More than 60 countries back deal to triple renewable energy this decade

More than 60 countries have said they back a deal spearheaded by the European Union, United States and United Arab Emirates to triple renewable energy this decade and shift away from coal, two officials familiar with the matter told Reuters on Thursday. The EU, U.S. and UAE have been rallying support for the pledge ahead of the UN’s annual COP28 climate negotiations to be held Nov. 30 to Dec. 12 in Dubai, and will call for its inclusion in the final outcome of a gathering of world leaders on Dec. 2, the officials said.

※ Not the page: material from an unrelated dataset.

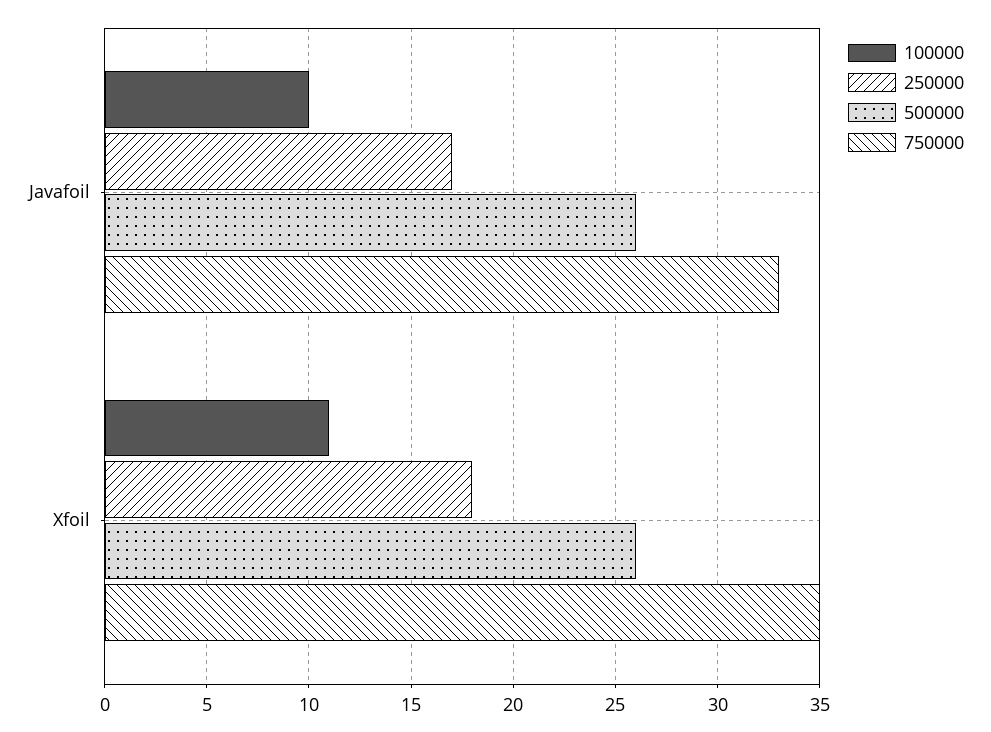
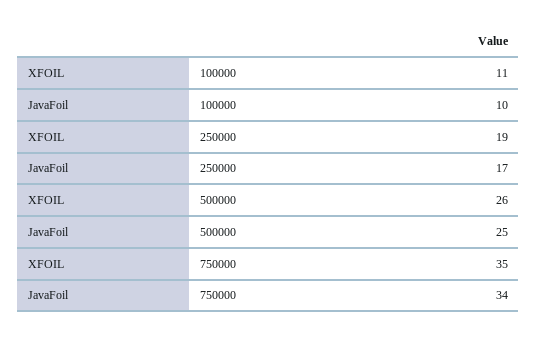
500000, Javafoil: 26 -> 25
750000, Javafoil: 33 -> 34
250000, Xfoil: 18 -> 19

Some major emerging economies like Nigeria, South Africa and Vietnam, developed countries like Australia, Japan and Canada, and others including Peru, Chile, Zambia and Barbados have said they will join the pledge, the officials told Reuters.

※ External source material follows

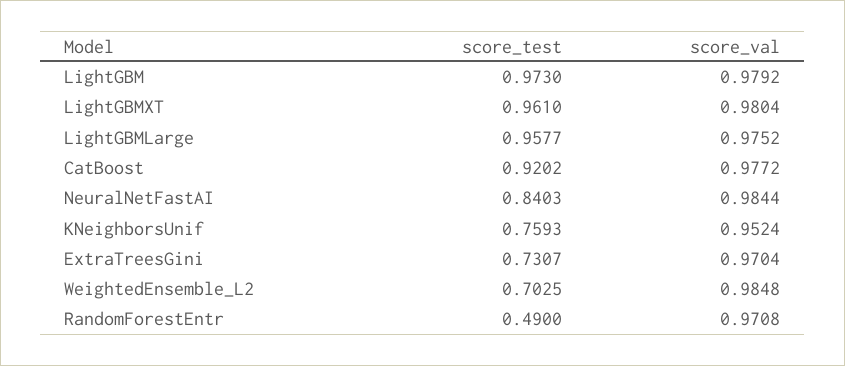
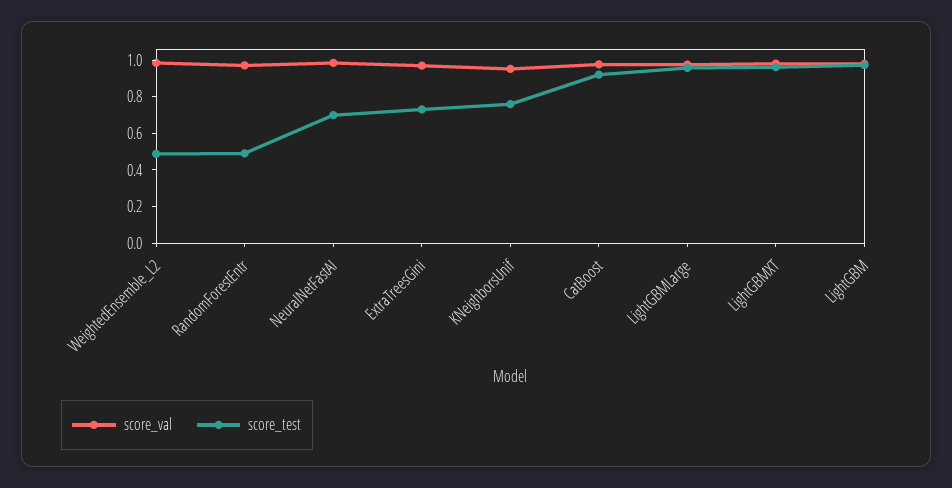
score_test, NeuralNetFastAI: 0.8403 -> 0.7
score_test, WeightedEnsemble_L2: 0.7025 -> 0.5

A draft of the pledge, reviewed by Reuters, would also commit those who sign it to doubling the world’s annual rate of improving energy efficiency to 4 per cent per year until 2030.

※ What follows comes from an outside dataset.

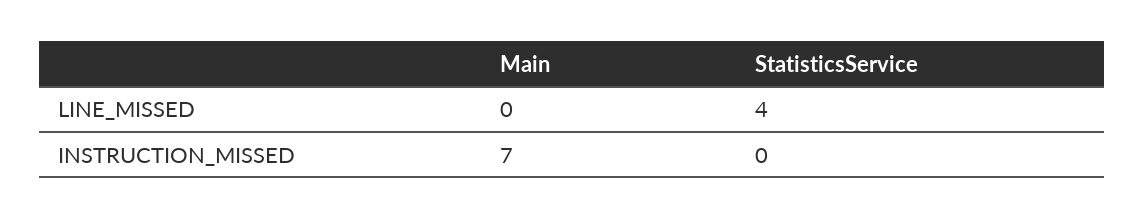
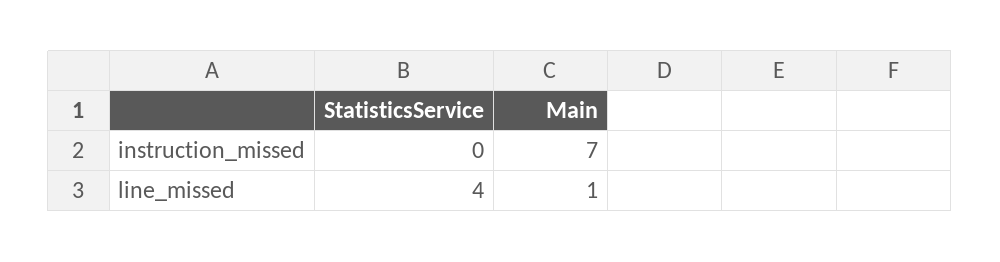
Main, LINE_MISSED: 0 -> 1

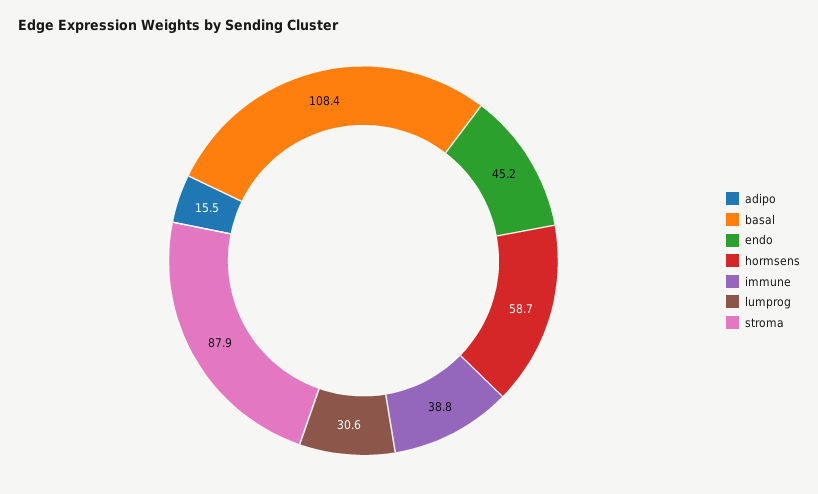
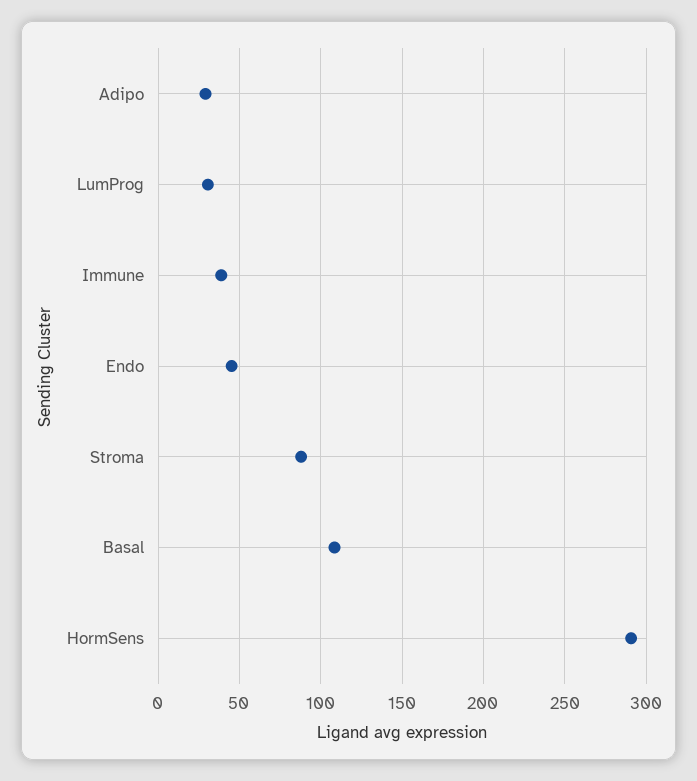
adipo: 15.5 -> 30
hormsens: 58.7 -> 290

The draft says the greater use of renewables must be accompanied by “the phase down of unabated coal power,” including ending the financing of new coal-fired power plants.

One of the officials told Reuters negotiations with China and India to join the pledge are “quite advanced,” although neither has yet agreed to join.

Scientists say both actions – rapidly expanding clean energy and quickly reducing the burning of CO2-emitting fossil fuels in the power sector – are vital if the world is to avert more severe climate change.

The officials said an early show of support for tripling renewable energy and moving away from coal will create momentum and set a positive tone ahead of the days of tense negotiations that are expected at the climate conference.